Die Übernatur wird überflüssig

Die Folgen waren für die theologische Weltdeutung verhängnisvoll. Denn die empirische Erforschung der Natur hatte den gleichen Effekt wie später die Geschichtswissenschaften: Sie machte übernatürliche Kräfte und Mächte zur Erklärung der physischen Natur überflüssig. Die Natur erschien nun nicht mehr als göttliches Werk, sondern als geschlossenes System empirischer Kräfte, das übernatürliche Mächte als Erklärungsprinzip überflüssig macht.

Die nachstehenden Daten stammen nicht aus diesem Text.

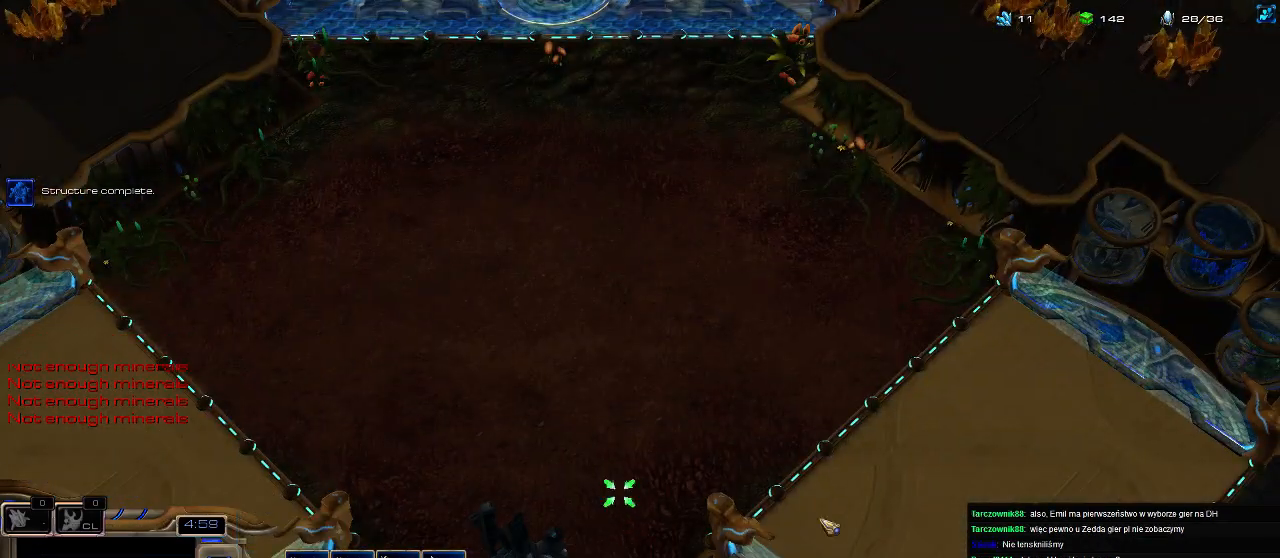
{"keys": [], "events": [[300, "shift", "down"], [500, "shift", "up"]]}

Mit anderen Worten bedeutete das Aufkommen der empirischen Wissenschaften das „Ende der Metaphysik“, wie es der Titel eines Buches von Ernst Topitsch formuliert, das ich damals verschlungen habe.5 Ernst Topitsch. Vom Ursprung und Ende der Metaphysik. Eine Studie zur Weltanschauungskritik. Deutscher Taschenbuch Verlag, München, 1972 (Erstmals bei Springer, Wien, 1958)

Und das Paradoxe daran war, dass diese Entwicklung am Anfang durch theologische Überzeugungen in Gang gesetzt wurde. Metaphysik führte zum Ende der Metaphysik und zur Entzauberung der Welt. Diese paradoxe Entwicklung hat mich fasziniert. Deshalb habe ich sie hier ausführlicher zusammengefasst.

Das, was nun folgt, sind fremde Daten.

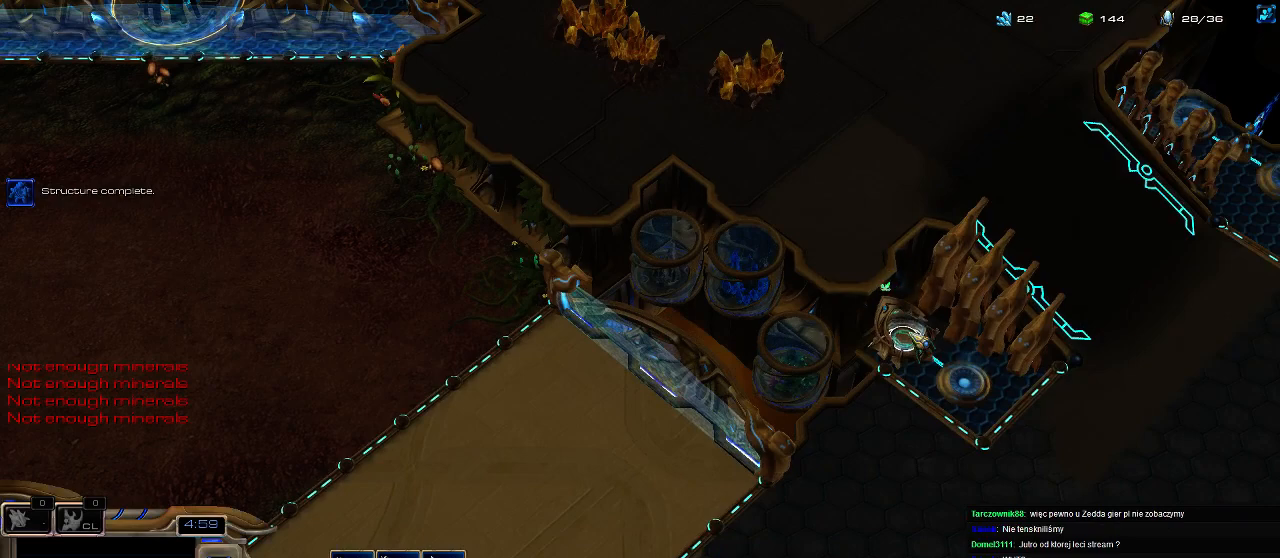
{"keys": [], "events": [[167, "f2", "down"], [267, "f2", "up"]]}
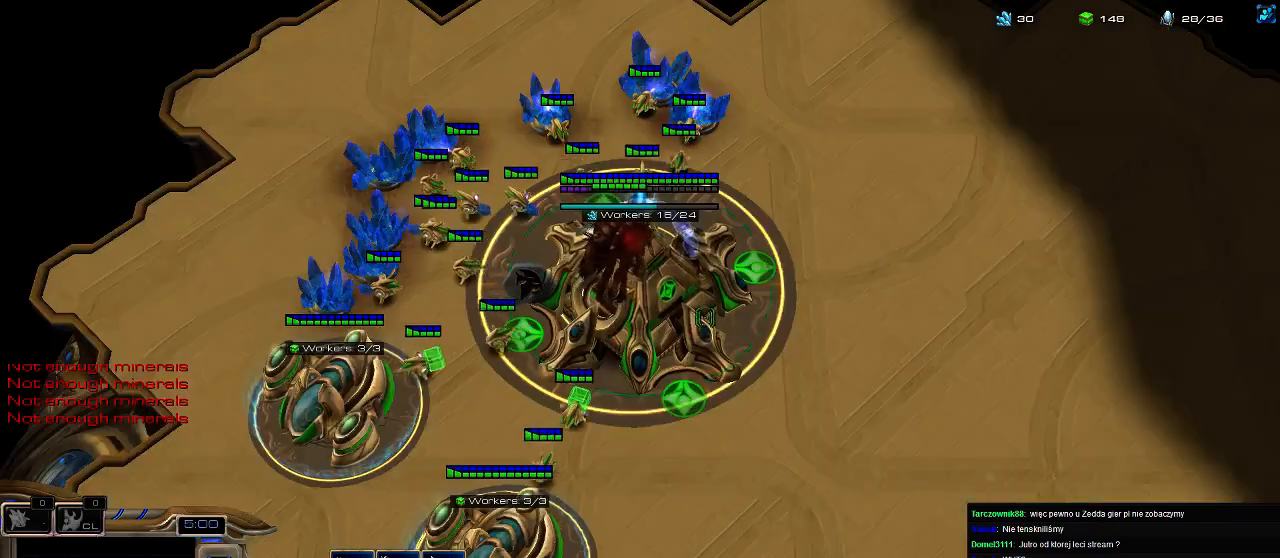
{"keys": ["f2"], "events": [[33, "f2", "down"], [133, "f2", "up"], [267, "f3", "down"], [333, "f3", "up"], [433, "f2", "down"]]}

Das Ende meiner Metaphysik

Fasziniert hat mich das Paradox aber auch darum, weil diese empirische Sicht auf den Glauben auch das Ende meiner Metaphysik bedeutete. „Die Früchte der Gelehrsamkeit sind nicht dazu angetan, die Glaubensinbrunst anzufachen,“ sagt der Religionssoziologe Peter Berger, dem ich viele Einsichten verdanke. (Häresie 83) Ein Theologe, der sich zur Begründung seines Glaubens auch ernsthaft mit empirischen Wissenschaften beschäftigt, wird am Ende diesen Glauben nicht begründen, sondern „entzaubern“. Darin besteht das Paradox, und die Ironie ist, dass dieses Paradox den Glaubensexperten stärker betrifft als normale Gläubige, die sich nicht wissenschaftlich mit dem Glauben befassen müssen, und unangefochten im „verwachsenen Glauben“ verweilen können. Für den Glaubensexperten ist das Glaubenswissen am Ende nicht mehr „verwachsen“, sondern „bloss noch noch gewusst“, und „nicht mehr zu eigen gemacht“, um es in Jaspers Worten zu sagen.6Karl Jaspers. Psychologie der Weltanschauungen. Sechste Auflage. Springer-Verlag, 1971. Seite 146

… und ich blieb am Boden

Mich erinnerte diese Entwicklung immer an einen sportlichen Geschäftsevent. Die Sportpsychologie kennt das Phänomen, dass auf Analyse Paralyse folgen kann. Automatismen, die zuvor unbewusst ablaufen und gelingen, scheitern plötzlich, wenn sie bewusst vollzogen werden sollen.

Bei unserem Geschäftsevent wurden wir auf einer Alp in die Kunst des Gleitschirmfliegens eingeführt. Der erste, spontane Flug gelang mir wunderbar. Ich hob ab und schwebte über dem Boden. Der Fluglehrer war entsetzt, befahl mir sofort zu landen und instruierte mich genau über die Flugtechnik, die ich zu beachten hätte. Danach gelang mir kein einziger Flug mehr. Ich blieb am Boden.